Libreville accueille depuis ce mercredi la 27e session ordinaire du Conseil de direction du Pôle énergétique de l’Afrique centrale (PEAC). Cette « grande messe » de l’énergie a réuni les décideurs et experts de la sous-région autour d’un impératif commun désormais vital : transformer le potentiel immense de l’Afrique centrale en une réalité électrique accessible, fiable et durable pour tous.

La rencontre de Libreville connait la participation de 12 sociétés d’électricité des pays membres de l’espace CEEAC. Parmi les pays représentés figures l’Angola, le Burundi, le Cameroun, le Congo, le Gabon, la Guinée Équatoriale, la RCA, la RDC et le Tchad.

Co-organisées par la Société d’énergie et d’eau du Gabon (SEEG) et la Société de patrimoine, sous l’égide du ministère de l’Accès universel à l’Eau et à l’énergie, ces assises marquent une étape importante pour l’intégration communautaire.

« L’énergie n’est plus seulement un facteur de croissance, elle constitue un pilier essentiel du développement durable, un vecteur d’inclusion sociale et un moteur de transformation économique », a indiqué Pierre-Mathieu Obame Etoughe maire de Libreville.

Pour le Gabon, membre fondateur du PEAC en 2003, cette session est une reconnaissance de son engagement constant. Steeve Sorel Legnongo, Administrateur directeur général de la SEEG, a souligné que l’interconnexion des réseaux n’est plus un concept lointain mais une réalité tangible, citant en exemple l’accord d’achat-vente d’électricité signé entre la SEGESA (Guinée Équatoriale) et la SEEG dont l’objectif est l’interconnexion électrique pour alimenter le nord du Gabon (Bitam, Oyem, Medouneu) depuis la sous-station d’Ebebiyin.
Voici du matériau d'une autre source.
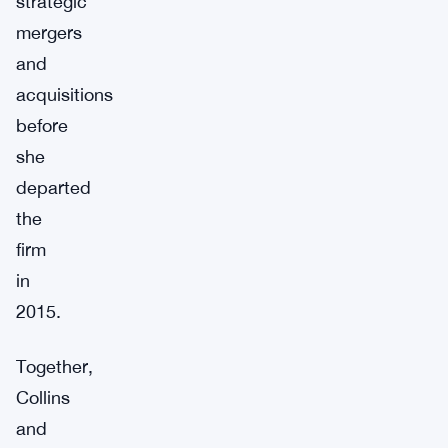
strategic
mergers
and
acquisitions
before
she
departed
the
firm
in
2015.
Together,
Collins
and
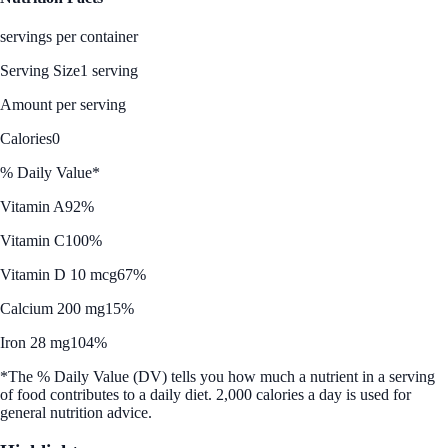
servings per container
Serving Size
1 serving
Amount per serving
Calories
0
% Daily Value*
Vitamin A
92%
Vitamin C
100%
Vitamin D 10 mcg
67%
Calcium 200 mg
15%
Iron 28 mg
104%
*The % Daily Value (DV) tells you how much a nutrient in a serving
of food contributes to a daily diet. 2,000 calories a day is used for
general nutrition advice.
Malgré ces avancées, le constat dressé par Rui Gourgel, président du Comité de direction, reste accablant : « l’Afrique Centrale dispose de ressources abondantes mais inégalement distribuées. Le manque de développement des infrastructures électriques engendre une perte significative annuelle du produit intérieur brut (PIB) régional ». Pour lui, la priorité est au développement de projets d’interconnexion et à la réforme des structures institutionnelles pour créer un véritable marché régional de l’électricité.

Les travaux des experts, qui constituent le cœur de cette rencontre, se sont articulés autour de deux axes majeurs : à savoir la validation des recommandations techniques issues des comités d’experts pour accélérer les projets transfrontaliers et l’optimisation du fonctionnement de l’institution pour lui donner l’autonomie et l’efficacité nécessaires à sa nouvelle mission de régulateur et facilitateur.

Philippe Tonangoye, ministre de l’Accès universel à l’eau et à l’énergie, a porté un message de rupture. Pour lui, l’État ne peut plus être l’unique investisseur. L’heure est à la structuration des partenariats public-privés et à la sécurisation des flux financiers transfrontaliers.

« L’intégration énergétique de l’Afrique centrale n’est plus une option, c’est une obligation », a martelé le membre du gouvernement, appelant à actionner trois leviers : la convergence technique, la solidarité opérationnelle et l’audace des réformes.

Cette vision s’aligne sur les priorités du Président gabonais, Brice Clotaire Oligui Nguema, qui a fait de l’accès à l’électricité le premier pilier de son programme de développement. Avec des projets d’envergure comme la future centrale hydroélectrique de Kinguélé Aval, « Sa mise en exploitation prochaine viendra accroître significativement les capacités de production nationale et permettra à la SEEG d’améliorer durablement la qualité du service offert aux usagers », a annoncé Steeve Sorel Legnongo, Administrateur directeur général de la SEEG.

Le Gabon entend non seulement renforcer sa capacité nationale mais aussi jouer son rôle de moteur dans le mix énergétique de la sous-région.

A Libreville les 12 sociétés membres de l’institution prônent pour une électricité plus verte, plus résiliente et, surtout, mieux éclairée.